**Problem to solve**. The output must reproduce each line of the data word for word.

### Supplied records

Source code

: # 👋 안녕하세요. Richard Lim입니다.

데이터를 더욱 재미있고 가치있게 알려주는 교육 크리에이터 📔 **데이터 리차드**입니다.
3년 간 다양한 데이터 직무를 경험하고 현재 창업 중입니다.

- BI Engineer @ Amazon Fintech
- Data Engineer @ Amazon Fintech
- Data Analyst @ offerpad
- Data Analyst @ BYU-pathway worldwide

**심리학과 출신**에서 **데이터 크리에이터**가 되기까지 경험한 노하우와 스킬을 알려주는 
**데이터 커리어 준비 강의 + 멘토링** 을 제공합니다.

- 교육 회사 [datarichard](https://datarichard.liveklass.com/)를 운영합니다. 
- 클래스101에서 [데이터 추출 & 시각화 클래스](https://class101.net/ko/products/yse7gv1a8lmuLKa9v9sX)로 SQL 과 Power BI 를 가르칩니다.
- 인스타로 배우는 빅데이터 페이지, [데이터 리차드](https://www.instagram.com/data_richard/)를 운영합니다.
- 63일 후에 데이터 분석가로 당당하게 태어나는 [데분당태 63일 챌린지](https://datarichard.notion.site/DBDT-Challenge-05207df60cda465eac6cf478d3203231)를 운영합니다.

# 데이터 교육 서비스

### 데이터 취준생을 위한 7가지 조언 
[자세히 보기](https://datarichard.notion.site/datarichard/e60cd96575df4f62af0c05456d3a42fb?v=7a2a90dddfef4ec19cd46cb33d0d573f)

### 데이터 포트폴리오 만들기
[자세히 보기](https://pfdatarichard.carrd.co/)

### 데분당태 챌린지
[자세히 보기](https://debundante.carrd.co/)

######

**Solution to this exercise**.
Source code

: # 👋 안녕하세요. Richard Lim입니다.

데이터를 더욱 재미있고 가치있게 알려주는 교육 크리에이터 📔 **데이터 리차드**입니다.
3년 간 다양한 데이터 직무를 경험하고 현재 창업 중입니다.

- BI Engineer @ Amazon Fintech
- Data Engineer @ Amazon Fintech
- Data Analyst @ offerpad
- Data Analyst @ BYU-pathway worldwide

**심리학과 출신**에서 **데이터 크리에이터**가 되기까지 경험한 노하우와 스킬을 알려주는 
**데이터 커리어 준비 강의 + 멘토링** 을 제공합니다.

- 교육 회사 [datarichard](https://datarichard.liveklass.com/)를 운영합니다. 
- 클래스101에서 [데이터 추출 & 시각화 클래스](https://class101.net/ko/products/yse7gv1a8lmuLKa9v9sX)로 SQL 과 Power BI 를 가르칩니다.
- 인스타로 배우는 빅데이터 페이지, [데이터 리차드](https://www.instagram.com/data_richard/)를 운영합니다.
- 63일 후에 데이터 분석가로 당당하게 태어나는 [데분당태 63일 챌린지](https://datarichard.notion.site/DBDT-Challenge-05207df60cda465eac6cf478d3203231)를 운영합니다.

# 데이터 교육 서비스

### 데이터 취준생을 위한 7가지 조언 
[자세히 보기](https://datarichard.notion.site/datarichard/e60cd96575df4f62af0c05456d3a42fb?v=7a2a90dddfef4ec19cd46cb33d0d573f)

### 데이터 포트폴리오 만들기
[자세히 보기](https://pfdatarichard.carrd.co/)

### 데분당태 챌린지
[자세히 보기](https://debundante.carrd.co/)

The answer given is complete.